Russia set to crack down on unlicensed arms production abroad
05/12/2006 16:10 MOSCOW, December 5 (RIA Novosti) - Russia intends to step up its efforts to prevent illegal production and sales of Russian arms abroad, a senior Foreign Ministry official said Tuesday.
Russia says it suffers major losses from the counterfeit manufacture of Kalashnikov assault rifles in Bulgaria. The armies of 47 countries use the AK-47 assault rifle, known as the Kalashnikov after its designer, Mikhail Kalashnikov.
About 100 million AK-47s and modified versions are believed to circulate around the world, but many of them are produced illegally.

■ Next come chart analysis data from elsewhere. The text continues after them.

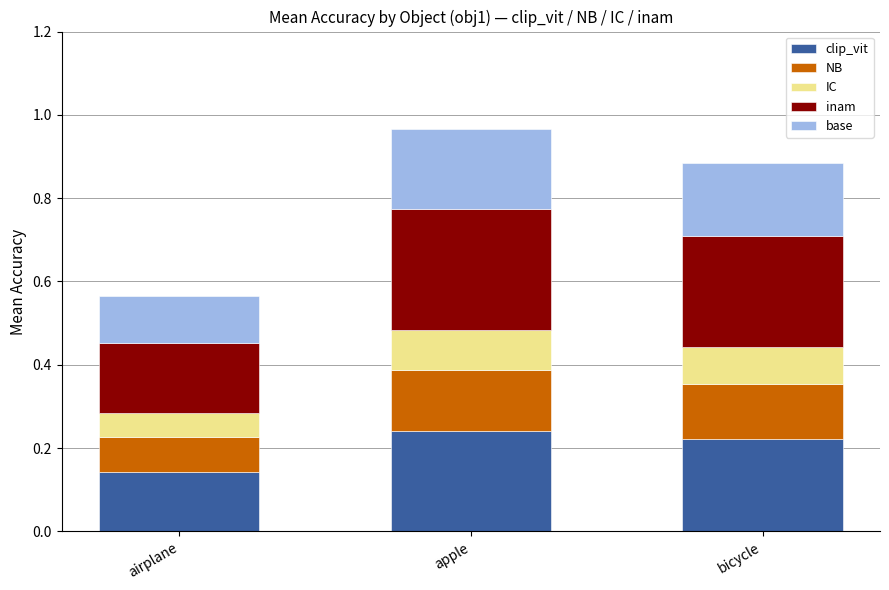

The value of clip_vit at airplane is 0.1. True or false?

True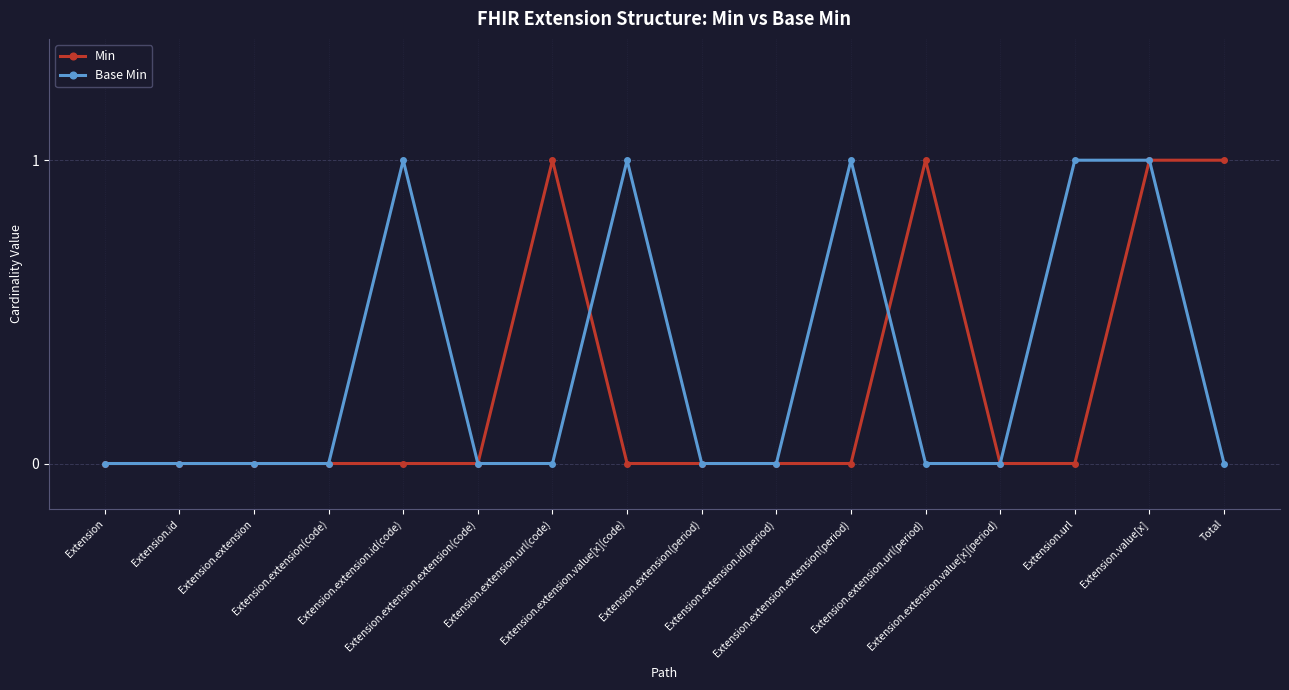

Reading left to right, transcribe all the data shown in this chart.

Min: 0	0	0	0	0	0	1	0	0	0	0	1	0	0	1	1
Base Min: 0	0	0	0	1	0	0	1	0	0	1	0	0	1	1	0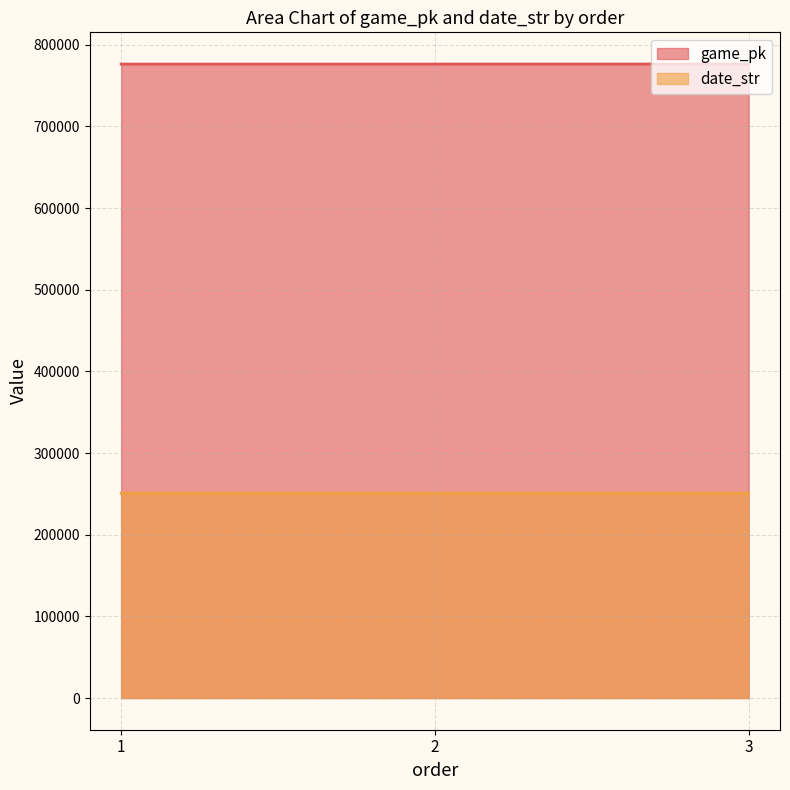

Which category has the lowest value across all series?

3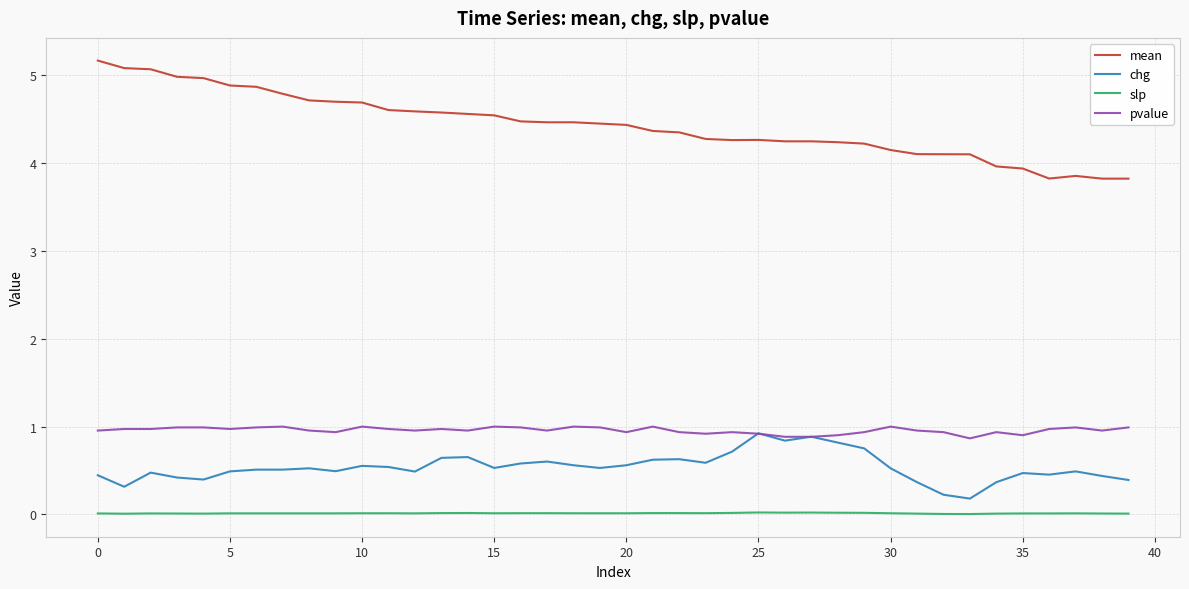

What are all the series names shown in the legend?

mean, chg, slp, pvalue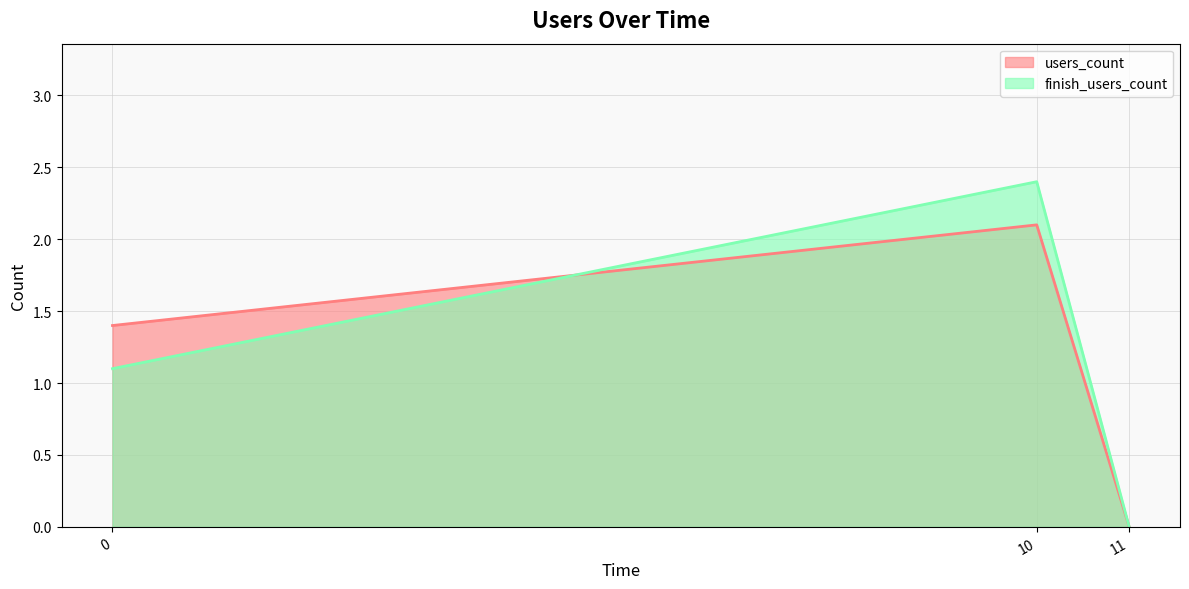

Which series has the widest spread of values?

finish_users_count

"Some progress has been made with Bulgaria's Arsenal company," Ambassador-at-Large Alexander Alexeyev said.
Arsenal's license to produce Kalashnikov rifles expired a long time ago, but it has not stopped their production.

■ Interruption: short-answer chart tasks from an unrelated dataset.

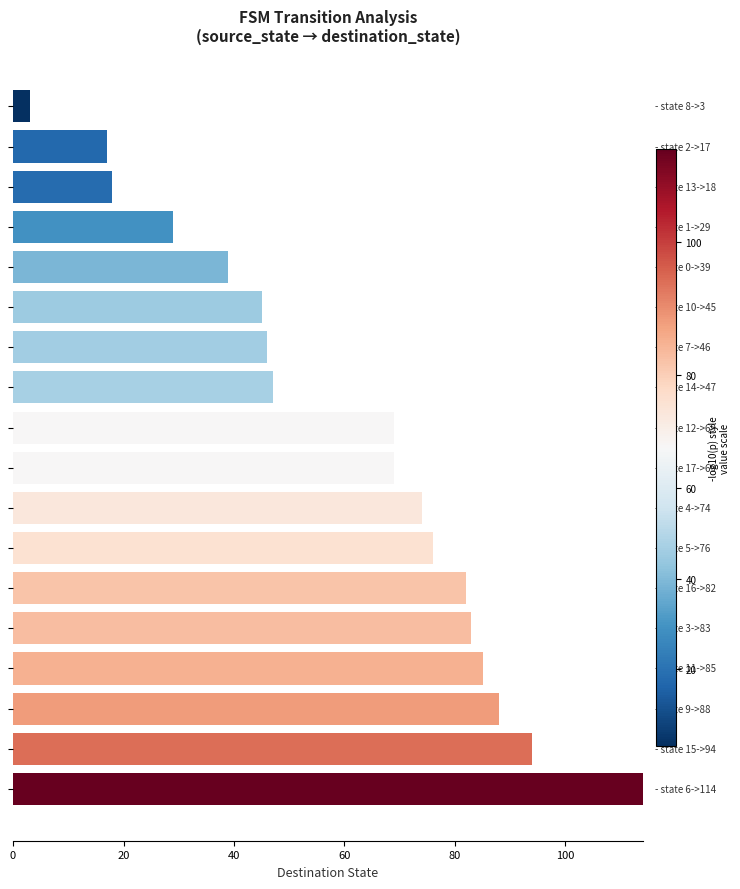

Reading bottom to top, extract all data points from this chart.

114	94	88	85	83	82	76	74	69	69	47	46	45	39	29	18	17	3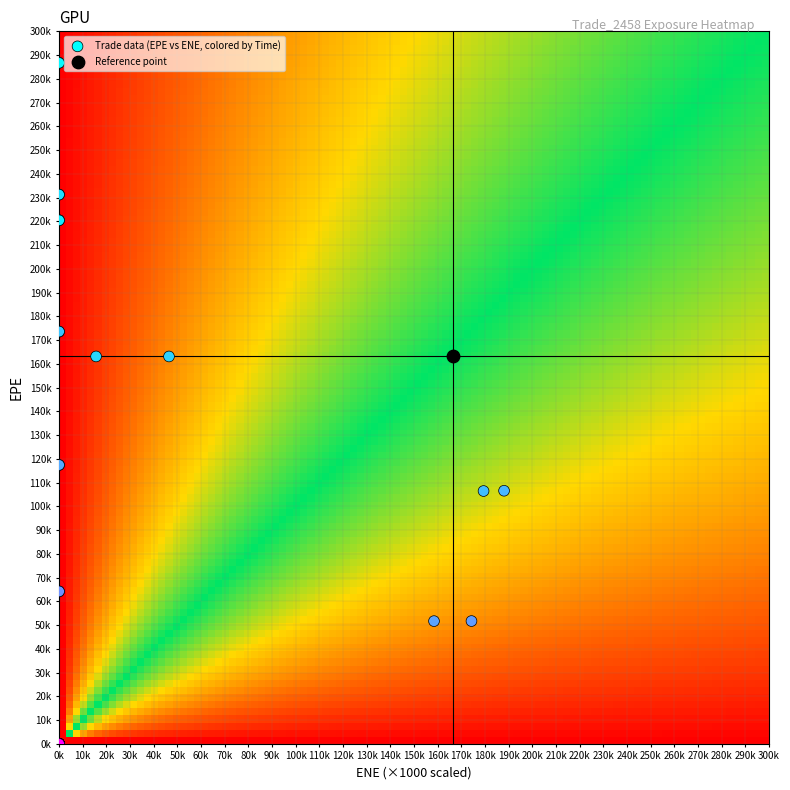

What are all the series names shown in the legend?

Trade data (EPE vs ENE, colored by Time), Reference point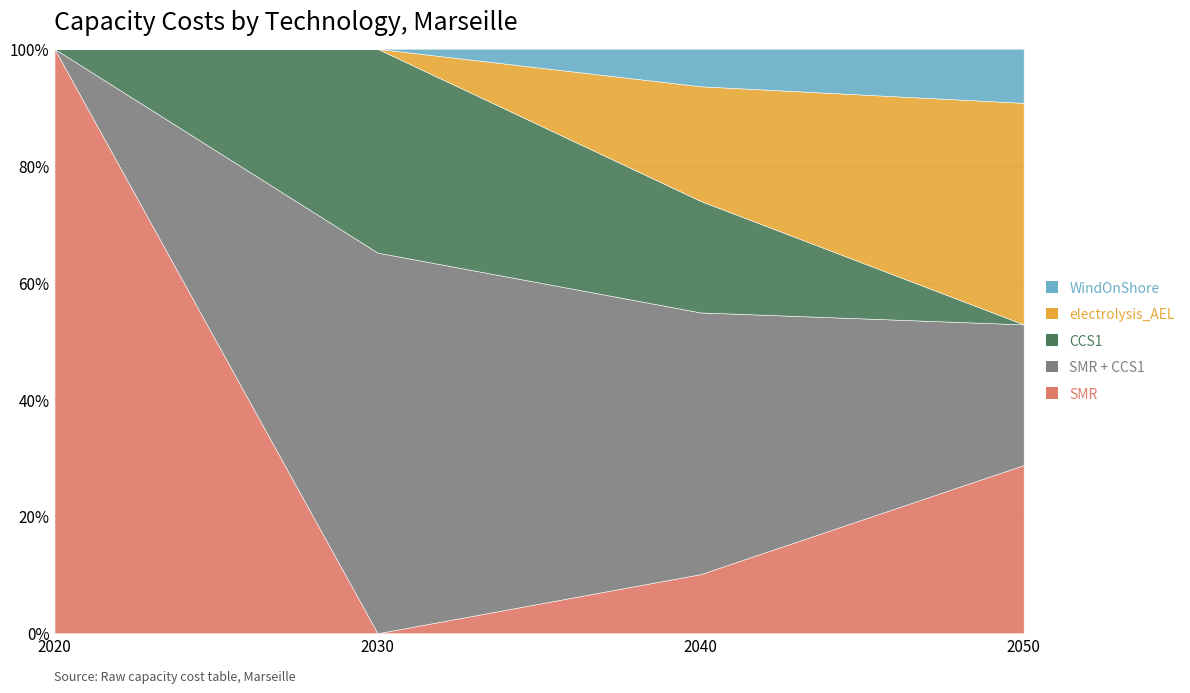

Where does the electrolysis_AEL series first go above 4853664?

2040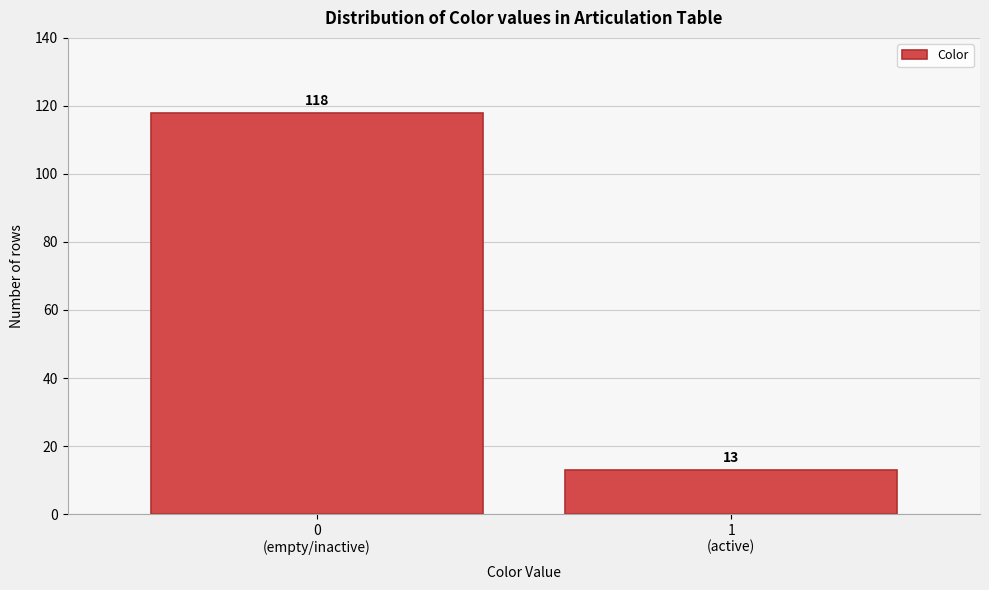

Reading left to right, extract all data points from this chart.

118	13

An official from Rosoboronexport, Russia's state-controlled arms exporter, said in April that Arsenal displayed a wide range of counterfeit Kalashnikov assault rifles at the DSA 2006 arms show in Malaysia.

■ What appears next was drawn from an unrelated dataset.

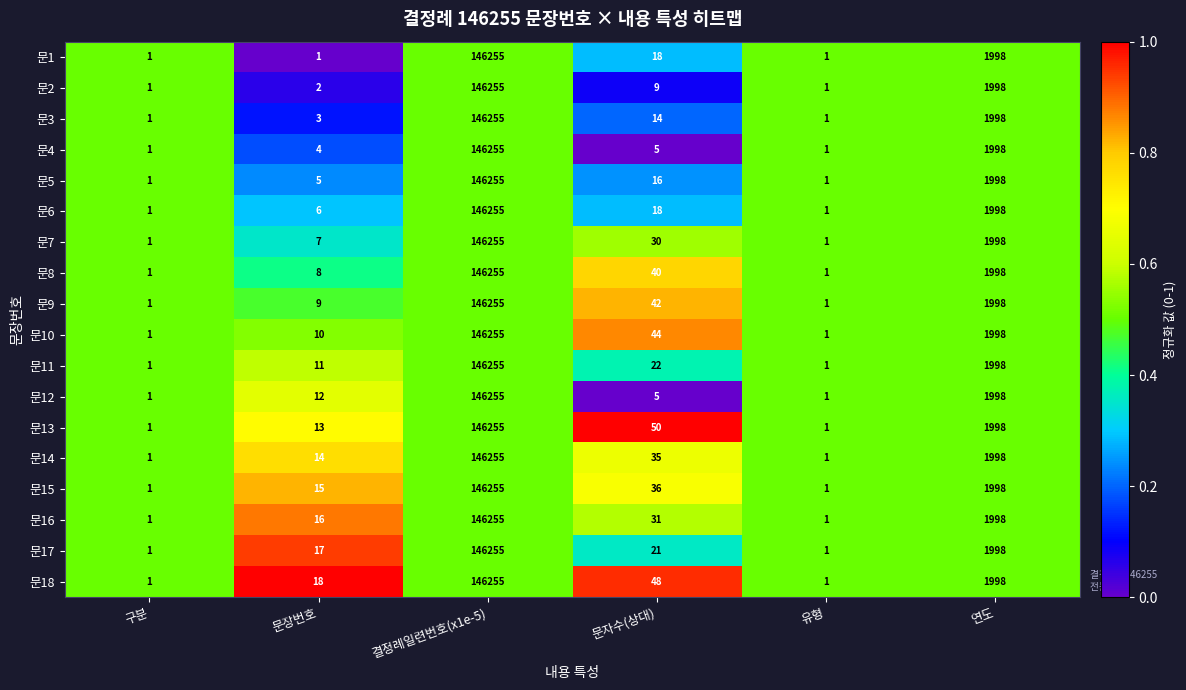

Is it true that 문15 equals 146255 at 결정례일련번호(x1e-5)?

True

Alexeyev said half of all NATO member countries have yet to sign intellectual property rights protection agreements with Russia.
"There are no agreements with Lithuania, Latvia, Canada, Iceland, Luxembourg, the Netherlands and Norway. Negotiations are under way with the United States and the U.K.," he said.
He said that the signing of such agreements will lay the legal groundwork for the fight against infringements of intellectual property rights and licensing agreements.
Defense Minister Sergei Ivanov said earlier that Russia loses billions of dollars from illegal production of the Kalashnikov assault rifles in Bulgaria.
He said that the annual illegal sales of unlicensed small arms on the international market totaled about $2 billion, with counterfeit Kalashnikov assault rifles accounting for 80-90% of the volume.
Rosoboronexport said this past summer it will file lawsuits with international arbitration courts over the illegal production of Russian small arms and light weapons abroad.
Kalashnikov producer Izhmash said that Russia accounts for only 10-12% of the million Kalashnikov rifles sold globally every year, with the rest being unlicensed copies.
It said there is no single licensing agreement conforming to international legal norms that specifically protects Russia's intellectual property rights in small arms and light weapons production.